::: LISTED ENTRIES

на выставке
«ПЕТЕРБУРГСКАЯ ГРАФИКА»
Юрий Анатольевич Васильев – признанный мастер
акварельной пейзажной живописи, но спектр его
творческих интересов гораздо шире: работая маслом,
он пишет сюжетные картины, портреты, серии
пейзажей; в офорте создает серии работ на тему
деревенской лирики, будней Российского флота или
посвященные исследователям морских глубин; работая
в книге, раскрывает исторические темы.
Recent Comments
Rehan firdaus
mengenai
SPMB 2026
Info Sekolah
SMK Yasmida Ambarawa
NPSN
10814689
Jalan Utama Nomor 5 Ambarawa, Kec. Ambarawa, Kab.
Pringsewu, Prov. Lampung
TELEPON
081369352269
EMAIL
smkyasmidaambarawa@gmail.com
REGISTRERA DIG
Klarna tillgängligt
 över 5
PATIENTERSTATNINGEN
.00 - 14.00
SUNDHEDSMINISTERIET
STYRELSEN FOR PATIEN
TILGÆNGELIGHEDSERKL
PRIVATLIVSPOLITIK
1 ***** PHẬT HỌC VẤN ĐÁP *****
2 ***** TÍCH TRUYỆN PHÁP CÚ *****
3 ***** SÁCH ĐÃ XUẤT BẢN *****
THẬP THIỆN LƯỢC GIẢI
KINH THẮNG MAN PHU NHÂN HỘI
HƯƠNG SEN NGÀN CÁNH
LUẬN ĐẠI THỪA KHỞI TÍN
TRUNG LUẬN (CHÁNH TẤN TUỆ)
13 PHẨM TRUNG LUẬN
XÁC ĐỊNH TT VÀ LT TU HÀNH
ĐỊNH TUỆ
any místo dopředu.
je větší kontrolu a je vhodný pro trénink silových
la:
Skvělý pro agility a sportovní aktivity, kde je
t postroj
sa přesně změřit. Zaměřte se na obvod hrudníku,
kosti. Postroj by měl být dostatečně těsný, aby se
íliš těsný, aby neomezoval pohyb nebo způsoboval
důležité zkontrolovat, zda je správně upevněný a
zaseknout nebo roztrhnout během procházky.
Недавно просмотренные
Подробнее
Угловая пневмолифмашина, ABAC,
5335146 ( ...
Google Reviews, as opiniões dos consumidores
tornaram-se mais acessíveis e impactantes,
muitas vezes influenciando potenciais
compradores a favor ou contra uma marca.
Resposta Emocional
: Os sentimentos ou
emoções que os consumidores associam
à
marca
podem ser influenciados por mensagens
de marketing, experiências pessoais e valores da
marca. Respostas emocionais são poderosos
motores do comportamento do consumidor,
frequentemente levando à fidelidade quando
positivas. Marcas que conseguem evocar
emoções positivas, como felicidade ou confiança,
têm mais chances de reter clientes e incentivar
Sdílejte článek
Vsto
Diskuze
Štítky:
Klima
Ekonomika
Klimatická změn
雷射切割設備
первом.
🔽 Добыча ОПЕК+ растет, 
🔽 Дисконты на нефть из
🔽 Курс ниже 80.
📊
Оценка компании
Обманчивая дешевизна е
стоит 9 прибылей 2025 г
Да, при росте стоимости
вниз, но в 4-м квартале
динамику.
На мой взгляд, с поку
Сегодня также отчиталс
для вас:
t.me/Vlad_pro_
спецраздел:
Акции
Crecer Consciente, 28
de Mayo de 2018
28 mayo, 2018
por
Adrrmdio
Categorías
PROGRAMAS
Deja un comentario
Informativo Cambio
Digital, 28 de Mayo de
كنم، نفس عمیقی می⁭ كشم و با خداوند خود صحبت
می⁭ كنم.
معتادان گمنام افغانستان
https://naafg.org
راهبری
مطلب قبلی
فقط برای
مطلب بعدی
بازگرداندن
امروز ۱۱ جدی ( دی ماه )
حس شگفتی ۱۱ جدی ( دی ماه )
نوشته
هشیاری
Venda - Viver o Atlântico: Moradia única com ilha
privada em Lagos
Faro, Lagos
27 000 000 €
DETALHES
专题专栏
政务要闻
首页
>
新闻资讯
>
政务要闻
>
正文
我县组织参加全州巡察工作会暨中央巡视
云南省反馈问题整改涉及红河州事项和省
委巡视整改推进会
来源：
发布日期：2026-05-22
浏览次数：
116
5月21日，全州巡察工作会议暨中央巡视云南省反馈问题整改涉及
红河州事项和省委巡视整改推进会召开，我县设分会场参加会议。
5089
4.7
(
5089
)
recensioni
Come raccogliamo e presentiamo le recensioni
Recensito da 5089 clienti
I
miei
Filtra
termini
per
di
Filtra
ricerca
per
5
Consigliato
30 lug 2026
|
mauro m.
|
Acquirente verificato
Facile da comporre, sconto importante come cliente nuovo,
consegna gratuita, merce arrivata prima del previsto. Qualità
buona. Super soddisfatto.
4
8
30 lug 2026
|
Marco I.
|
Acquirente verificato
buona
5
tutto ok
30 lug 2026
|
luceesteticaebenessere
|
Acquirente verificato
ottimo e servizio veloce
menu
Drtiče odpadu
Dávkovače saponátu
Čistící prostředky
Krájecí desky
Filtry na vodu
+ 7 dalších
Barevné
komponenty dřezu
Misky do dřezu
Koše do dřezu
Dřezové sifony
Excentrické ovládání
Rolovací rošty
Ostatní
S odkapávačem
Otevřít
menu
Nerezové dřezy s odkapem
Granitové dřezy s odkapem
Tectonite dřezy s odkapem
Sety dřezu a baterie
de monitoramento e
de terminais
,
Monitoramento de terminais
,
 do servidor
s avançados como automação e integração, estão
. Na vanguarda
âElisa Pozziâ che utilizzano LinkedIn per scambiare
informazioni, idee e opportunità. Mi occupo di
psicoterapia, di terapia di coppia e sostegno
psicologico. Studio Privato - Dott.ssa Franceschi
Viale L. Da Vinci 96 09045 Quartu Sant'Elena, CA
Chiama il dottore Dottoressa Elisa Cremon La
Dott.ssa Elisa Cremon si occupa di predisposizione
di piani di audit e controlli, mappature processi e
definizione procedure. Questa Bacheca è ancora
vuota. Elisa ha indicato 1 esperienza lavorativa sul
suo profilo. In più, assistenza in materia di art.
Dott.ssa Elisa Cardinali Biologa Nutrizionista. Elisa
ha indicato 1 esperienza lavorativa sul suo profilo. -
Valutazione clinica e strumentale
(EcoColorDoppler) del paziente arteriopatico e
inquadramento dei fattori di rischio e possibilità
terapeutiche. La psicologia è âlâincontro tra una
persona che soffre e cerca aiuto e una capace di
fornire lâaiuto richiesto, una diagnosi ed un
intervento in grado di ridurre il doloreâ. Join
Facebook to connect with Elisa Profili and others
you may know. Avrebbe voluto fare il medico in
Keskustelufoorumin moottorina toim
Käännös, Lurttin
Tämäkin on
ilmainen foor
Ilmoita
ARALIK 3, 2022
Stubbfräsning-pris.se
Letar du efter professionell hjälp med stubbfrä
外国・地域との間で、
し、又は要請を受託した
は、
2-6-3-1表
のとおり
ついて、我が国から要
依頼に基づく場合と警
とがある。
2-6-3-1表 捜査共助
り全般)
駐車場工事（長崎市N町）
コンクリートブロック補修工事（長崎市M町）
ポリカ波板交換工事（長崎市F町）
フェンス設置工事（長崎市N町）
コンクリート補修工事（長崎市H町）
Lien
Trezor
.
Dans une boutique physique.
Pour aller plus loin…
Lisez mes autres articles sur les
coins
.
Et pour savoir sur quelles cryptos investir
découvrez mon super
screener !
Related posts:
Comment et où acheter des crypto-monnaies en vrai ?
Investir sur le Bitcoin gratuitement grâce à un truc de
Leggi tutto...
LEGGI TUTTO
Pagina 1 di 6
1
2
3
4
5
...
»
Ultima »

::::::

TASK PROMPT: Using the entries above, give back exactly the line containing "Nerezové dřezy s odkapem", the line containing "Viale L. Da", and every line between them, and nothing else.

RESULT BELOW:
Nerezové dřezy s odkapem
Granitové dřezy s odkapem
Tectonite dřezy s odkapem
Sety dřezu a baterie
de monitoramento e
de terminais
,
Monitoramento de terminais
,
 do servidor
s avançados como automação e integração, estão
. Na vanguarda
âElisa Pozziâ che utilizzano LinkedIn per scambiare
informazioni, idee e opportunità. Mi occupo di
psicoterapia, di terapia di coppia e sostegno
psicologico. Studio Privato - Dott.ssa Franceschi
Viale L. Da Vinci 96 09045 Quartu Sant'Elena, CA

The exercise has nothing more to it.